Texte fourni:
========

À Bicêtre, où on les incarcéra, on tenta de les faire évader ; 70 000 francs avaient été réunis, mais le complot échoua. Le 17 septembre, ils furent conduits à la Conciergerie, et de là, à six heures du soir, sur la place de Grève. Les carbonari, impuissants à les enlever par la ruse, ne les enlèveraient-ils pas par la force ? Laisseraient-ils le bourreau accomplir son office ? Dix mille carbonari, armés, pouvaient faire irruption et, avec la complicité de la foule, délivrer les prisonniers ; pour leur honneur et celui de l’association, ils pouvaient au moins le tenter. Rien ne vint ; ces vaillances qui, rassemblées et conduites, eussent fait à travers la troupe une trouée meurtrière, isolées et désunies se manquèrent à elles-mêmes. Au milieu de leur inutile cortège les quatre voitures passèrent. Au pied de l’échafaud, les quatre condamnés se donnèrent le tendre baiser de l’amitié fraternelle. Raoulx gravit le premier les marches et cria : « Vive la liberté ! » Puis Goubin, puis Pommier, Bories, enfin, s’écria : « N’oubliez pas que c’est le sang de vos fils qu’on fait couler ! » et il s’étendit sur la planche sinistre, chaude déjà de trois forfaits. Jusque dans la lunette il acclama la liberté. De cette tribune sanglante, ce cri partit, traversa la foule et alla vers l’avenir : le soir, il y avait bal aux Tuileries.

========

Extraits de données:
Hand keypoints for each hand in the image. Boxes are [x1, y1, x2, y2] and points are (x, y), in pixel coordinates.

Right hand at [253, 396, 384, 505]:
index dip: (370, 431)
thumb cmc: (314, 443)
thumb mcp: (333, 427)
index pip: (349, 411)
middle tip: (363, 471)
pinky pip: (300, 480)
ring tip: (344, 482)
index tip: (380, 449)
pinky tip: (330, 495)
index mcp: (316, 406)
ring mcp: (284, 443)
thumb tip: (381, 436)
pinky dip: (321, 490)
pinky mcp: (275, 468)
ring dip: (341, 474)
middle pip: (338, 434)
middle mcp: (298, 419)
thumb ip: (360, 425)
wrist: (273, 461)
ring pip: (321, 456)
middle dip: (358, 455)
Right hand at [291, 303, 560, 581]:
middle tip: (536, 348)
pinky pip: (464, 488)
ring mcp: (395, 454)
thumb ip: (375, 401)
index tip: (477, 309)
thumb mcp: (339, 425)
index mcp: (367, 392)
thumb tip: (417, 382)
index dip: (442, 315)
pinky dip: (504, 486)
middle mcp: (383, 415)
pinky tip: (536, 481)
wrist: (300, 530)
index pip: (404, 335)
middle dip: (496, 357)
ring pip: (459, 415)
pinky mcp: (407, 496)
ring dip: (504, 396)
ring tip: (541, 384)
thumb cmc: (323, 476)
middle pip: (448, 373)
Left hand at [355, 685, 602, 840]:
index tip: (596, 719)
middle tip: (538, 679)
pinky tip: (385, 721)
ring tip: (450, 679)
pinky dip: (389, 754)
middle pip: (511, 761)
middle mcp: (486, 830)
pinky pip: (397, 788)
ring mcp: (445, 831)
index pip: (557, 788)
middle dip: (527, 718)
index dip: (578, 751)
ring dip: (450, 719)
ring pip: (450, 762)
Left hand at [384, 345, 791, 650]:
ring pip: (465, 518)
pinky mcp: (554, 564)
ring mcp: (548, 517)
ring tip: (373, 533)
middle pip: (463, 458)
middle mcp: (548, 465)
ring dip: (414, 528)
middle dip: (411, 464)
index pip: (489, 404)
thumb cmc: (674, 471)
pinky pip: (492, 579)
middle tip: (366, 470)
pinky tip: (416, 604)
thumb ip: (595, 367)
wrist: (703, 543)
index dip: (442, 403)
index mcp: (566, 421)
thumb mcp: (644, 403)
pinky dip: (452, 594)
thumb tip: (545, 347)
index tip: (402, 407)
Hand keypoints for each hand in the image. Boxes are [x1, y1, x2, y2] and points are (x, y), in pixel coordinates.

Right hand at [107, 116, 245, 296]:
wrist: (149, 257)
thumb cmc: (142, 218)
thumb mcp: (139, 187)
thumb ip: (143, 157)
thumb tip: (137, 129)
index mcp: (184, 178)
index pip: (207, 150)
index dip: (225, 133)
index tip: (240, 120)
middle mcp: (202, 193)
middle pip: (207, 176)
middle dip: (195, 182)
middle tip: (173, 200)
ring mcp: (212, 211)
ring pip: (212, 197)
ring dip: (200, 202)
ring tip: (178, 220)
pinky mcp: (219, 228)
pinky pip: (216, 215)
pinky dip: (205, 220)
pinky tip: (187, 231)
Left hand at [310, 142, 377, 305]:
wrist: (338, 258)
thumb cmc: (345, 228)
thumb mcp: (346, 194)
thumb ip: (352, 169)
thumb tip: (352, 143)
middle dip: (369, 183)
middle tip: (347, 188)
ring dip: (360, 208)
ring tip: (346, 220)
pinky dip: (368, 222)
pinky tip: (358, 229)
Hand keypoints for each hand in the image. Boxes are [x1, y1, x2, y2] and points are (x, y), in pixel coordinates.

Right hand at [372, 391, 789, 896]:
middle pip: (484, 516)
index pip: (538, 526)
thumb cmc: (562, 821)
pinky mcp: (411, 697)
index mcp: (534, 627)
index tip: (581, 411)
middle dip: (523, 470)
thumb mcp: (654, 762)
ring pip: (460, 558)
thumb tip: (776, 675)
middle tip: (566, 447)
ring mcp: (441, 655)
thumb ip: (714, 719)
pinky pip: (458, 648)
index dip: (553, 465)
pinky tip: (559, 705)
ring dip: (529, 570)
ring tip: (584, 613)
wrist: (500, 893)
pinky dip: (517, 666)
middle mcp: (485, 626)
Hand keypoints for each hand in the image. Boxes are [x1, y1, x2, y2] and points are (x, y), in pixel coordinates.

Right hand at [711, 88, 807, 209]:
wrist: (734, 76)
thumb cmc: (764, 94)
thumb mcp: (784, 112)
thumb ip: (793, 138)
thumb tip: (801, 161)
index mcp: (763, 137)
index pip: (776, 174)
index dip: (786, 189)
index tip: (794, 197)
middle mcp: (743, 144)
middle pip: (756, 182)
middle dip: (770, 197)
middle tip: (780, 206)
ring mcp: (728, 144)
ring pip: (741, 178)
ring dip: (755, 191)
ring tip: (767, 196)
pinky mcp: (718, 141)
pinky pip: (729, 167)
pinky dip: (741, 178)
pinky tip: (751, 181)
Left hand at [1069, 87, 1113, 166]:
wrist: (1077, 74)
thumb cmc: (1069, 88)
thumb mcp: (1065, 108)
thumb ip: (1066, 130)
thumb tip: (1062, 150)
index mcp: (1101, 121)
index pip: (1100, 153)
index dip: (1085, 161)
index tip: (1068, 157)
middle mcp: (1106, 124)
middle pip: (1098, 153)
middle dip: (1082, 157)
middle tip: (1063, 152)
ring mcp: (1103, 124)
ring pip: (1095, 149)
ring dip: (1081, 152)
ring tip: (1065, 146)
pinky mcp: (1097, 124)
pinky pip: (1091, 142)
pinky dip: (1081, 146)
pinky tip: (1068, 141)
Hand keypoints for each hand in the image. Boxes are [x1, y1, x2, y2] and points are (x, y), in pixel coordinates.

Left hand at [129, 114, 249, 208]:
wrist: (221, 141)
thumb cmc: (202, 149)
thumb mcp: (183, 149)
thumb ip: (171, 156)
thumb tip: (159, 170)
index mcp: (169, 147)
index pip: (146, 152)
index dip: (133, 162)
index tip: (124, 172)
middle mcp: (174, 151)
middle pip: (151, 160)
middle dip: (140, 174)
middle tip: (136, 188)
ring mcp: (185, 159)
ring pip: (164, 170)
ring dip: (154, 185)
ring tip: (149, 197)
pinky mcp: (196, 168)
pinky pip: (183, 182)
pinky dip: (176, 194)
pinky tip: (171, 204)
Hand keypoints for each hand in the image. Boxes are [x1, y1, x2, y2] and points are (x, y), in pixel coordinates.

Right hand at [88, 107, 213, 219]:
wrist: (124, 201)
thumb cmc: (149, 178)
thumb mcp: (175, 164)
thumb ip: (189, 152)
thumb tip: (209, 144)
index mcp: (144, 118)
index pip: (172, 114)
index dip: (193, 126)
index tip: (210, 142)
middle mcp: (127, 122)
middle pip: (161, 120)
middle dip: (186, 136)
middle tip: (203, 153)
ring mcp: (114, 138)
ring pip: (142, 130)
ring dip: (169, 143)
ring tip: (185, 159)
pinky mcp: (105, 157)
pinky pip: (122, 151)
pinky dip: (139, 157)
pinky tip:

========

Consigne:
Répondez, s'il vous plaît, à ces trois questions d'après le texte fourni.
(a) Quelle somme avait été réunie pour tenter l'évasion des prisonniers à Bicêtre ?
(b) Lequel des condamnés gravit le premier les marches de l'échafaud ?
(c) Qu'y avait-il aux Tuileries le soir de l'exécution ?
Appuyez-vous uniquement sur le texte fourni.

Réponse:
(a) 70 000 francs.
(b) Raoulx.
(c) Un bal.